$f$ is a local homeomorphism iff it is open with open diagonal Let $f$ be a continuous map $f : X \rightarrow Y$ . Then $f$ is a local homeomorphism if and only if $f$ is open and the diagonal of $f$ which is $d: X\rightarrow X×_YX$ is open.
Iam really stuck with this problem..... please help.....
 A: Just for clarity, we define $X \times_Y X = \{ (x , x') \in X \times X : f(x) = f(x') \}$ and give it the subspace topology as a subset of $X \times X$. Furthermore, define $d : X \to X \times_Y X$ to be the map sending $x \mapsto (x , x)$.
($\Rightarrow$). Suppose that $f : X \to Y$ is a local homeomorphism. Given any open $U \subseteq X$ and any $x \in U$, because $f$ is a local homeomorphism, there exists an open set $V$ containing $x$ such that $f(V) \subseteq Y$ is open and $f|_V : V \to f(V)$ is a homeomorphism. Then $U \cap V$ is open in $V$ so $f(U \cap V)$ is open in $f(V)$, and therefore in $Y$. Furthermore, $f|_{U \cap V} : U \cap V \to f(U \cap V)$ is also a homeomorphism. Hence the set
\begin{equation*}
\mathcal{B} = \{ W \subseteq X : W \subseteq X \text{ and } f(W) \subseteq Y \text{ are open and } f|_W : W \to f(W) \text{ is a homeomorphism} \}
\end{equation*}
is a basis for the topology on $X$.

*

*($f$ is open). Let $U \subseteq X$ be open, and let $y \in f(U)$. Then there exists $x \in U$ such that $f(x) = y$. Let $W \in \mathcal{B}$ be such that $x \in W \subseteq U$. Then $y \in f(W) \subseteq f(U)$, and $f(W)$ is open in $Y$. Since $y \in f(U)$ was arbitrary, it follows that $f(U)$ is open in $Y$.

*($\Delta_f$ is open). Let $U \subseteq X$ be open, and let $(x , x) \in d(U)$, so that $x \in U$. As above, there exists a set $W \in \mathcal{B}$ such that $x \in W \subseteq U$. Then $W \times W$ is open in $X \times X$, and therefore $(W \times W) \cap (X \times_Y X)$ is open in $X \times_Y X$. However we claim that:
\begin{equation*}
(W \times W) \cap (X \times_Y X) \subseteq d(U)
\end{equation*}
To see this, take any $(z , z') \in (W \times W) \cap (X \times_Y X)$. On the one hand, $(z , z') \in W \times W$, so $z , z' \in W \subseteq U$, and on the other hand $(z , z') \in X \times_Y X$, hence $f(z) = f(z')$, but because $f|_W$ is a homeomorphism onto its image, it is injective, and hence $z = z'$, so $(z , z') = (z , z) = d(x) \in d(U)$.
Hence $(x , x) \in (W \times W) \cap (X \times_Y X) \subseteq d(U)$ and $(W \times W) \cap (X \times_Y X)$ is open in $X \times_Y X$. Since $(x , x) \in d(U)$ was arbitrary, it follows that $d(U)$ is open in $X \times_Y X$.

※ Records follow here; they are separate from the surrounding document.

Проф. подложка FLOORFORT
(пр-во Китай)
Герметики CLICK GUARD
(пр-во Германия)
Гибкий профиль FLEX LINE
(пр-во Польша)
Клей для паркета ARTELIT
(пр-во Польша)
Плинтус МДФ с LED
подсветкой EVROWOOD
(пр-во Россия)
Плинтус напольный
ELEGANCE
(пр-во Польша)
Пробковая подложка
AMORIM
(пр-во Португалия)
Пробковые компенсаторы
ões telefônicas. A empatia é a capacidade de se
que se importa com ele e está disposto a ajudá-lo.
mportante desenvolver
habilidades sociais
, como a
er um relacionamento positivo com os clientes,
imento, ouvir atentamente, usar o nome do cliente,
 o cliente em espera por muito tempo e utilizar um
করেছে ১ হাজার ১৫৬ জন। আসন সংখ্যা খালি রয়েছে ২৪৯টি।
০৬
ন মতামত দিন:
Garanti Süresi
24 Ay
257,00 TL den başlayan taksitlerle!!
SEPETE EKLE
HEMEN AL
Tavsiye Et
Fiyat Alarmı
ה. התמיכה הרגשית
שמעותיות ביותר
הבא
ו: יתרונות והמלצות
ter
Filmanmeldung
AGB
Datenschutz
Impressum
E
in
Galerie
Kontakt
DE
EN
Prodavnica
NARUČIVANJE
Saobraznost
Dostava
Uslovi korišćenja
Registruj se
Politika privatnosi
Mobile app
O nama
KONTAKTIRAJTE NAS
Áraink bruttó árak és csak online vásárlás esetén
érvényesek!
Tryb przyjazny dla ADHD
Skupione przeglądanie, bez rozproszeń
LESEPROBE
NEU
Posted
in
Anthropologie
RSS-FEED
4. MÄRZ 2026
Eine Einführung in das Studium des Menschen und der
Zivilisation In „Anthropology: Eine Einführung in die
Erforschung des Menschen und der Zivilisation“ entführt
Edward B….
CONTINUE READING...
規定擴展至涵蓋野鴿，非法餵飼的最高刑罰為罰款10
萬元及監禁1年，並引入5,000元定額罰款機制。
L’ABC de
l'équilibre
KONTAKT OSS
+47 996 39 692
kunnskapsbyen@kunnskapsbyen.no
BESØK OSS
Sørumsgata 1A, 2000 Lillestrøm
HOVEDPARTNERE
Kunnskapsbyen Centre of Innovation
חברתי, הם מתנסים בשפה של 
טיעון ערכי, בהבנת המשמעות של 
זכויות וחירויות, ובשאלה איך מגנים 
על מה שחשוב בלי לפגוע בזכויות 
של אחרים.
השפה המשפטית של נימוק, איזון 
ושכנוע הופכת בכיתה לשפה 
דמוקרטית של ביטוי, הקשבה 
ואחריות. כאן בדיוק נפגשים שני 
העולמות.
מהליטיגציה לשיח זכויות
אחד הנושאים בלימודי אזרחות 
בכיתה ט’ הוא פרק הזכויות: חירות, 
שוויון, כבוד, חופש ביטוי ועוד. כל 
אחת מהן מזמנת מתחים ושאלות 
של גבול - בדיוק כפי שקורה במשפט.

($\Leftarrow$). Suppose $f$ and $d$ are open maps. Let $x \in X$. Since $d$ is an open map, $d(X)$ is open in $X \times_f X$ in the subspace topology. Therefore there exist open sets $U , V \subseteq X$ such that $(x , x) \in (U \times V) \cap (X \times_Y X) \subseteq d(X)$. We claim that $f|_{U \cap V}$ is injective. To see this, suppose $z , z' \in U \cap V$ are such that $f(z) = f(z')$, then $(z , z') \in (U \times V) \cap (X \times_Y X)$, and hence $(z , z') \in d(X)$, so $z = z'$, as desired. Furthermore, $U \cap V$ is open in $X$, so since $f$ is an open map, $f(U \cap V)$ is open in $Y$. Finally, the restriction of an open map to an open set is still an open map, hence $f|_{U \cap V}: U \cap V \to f(U \cap V)$ is continuous, open, and bijective, and hence is a homeomorphism.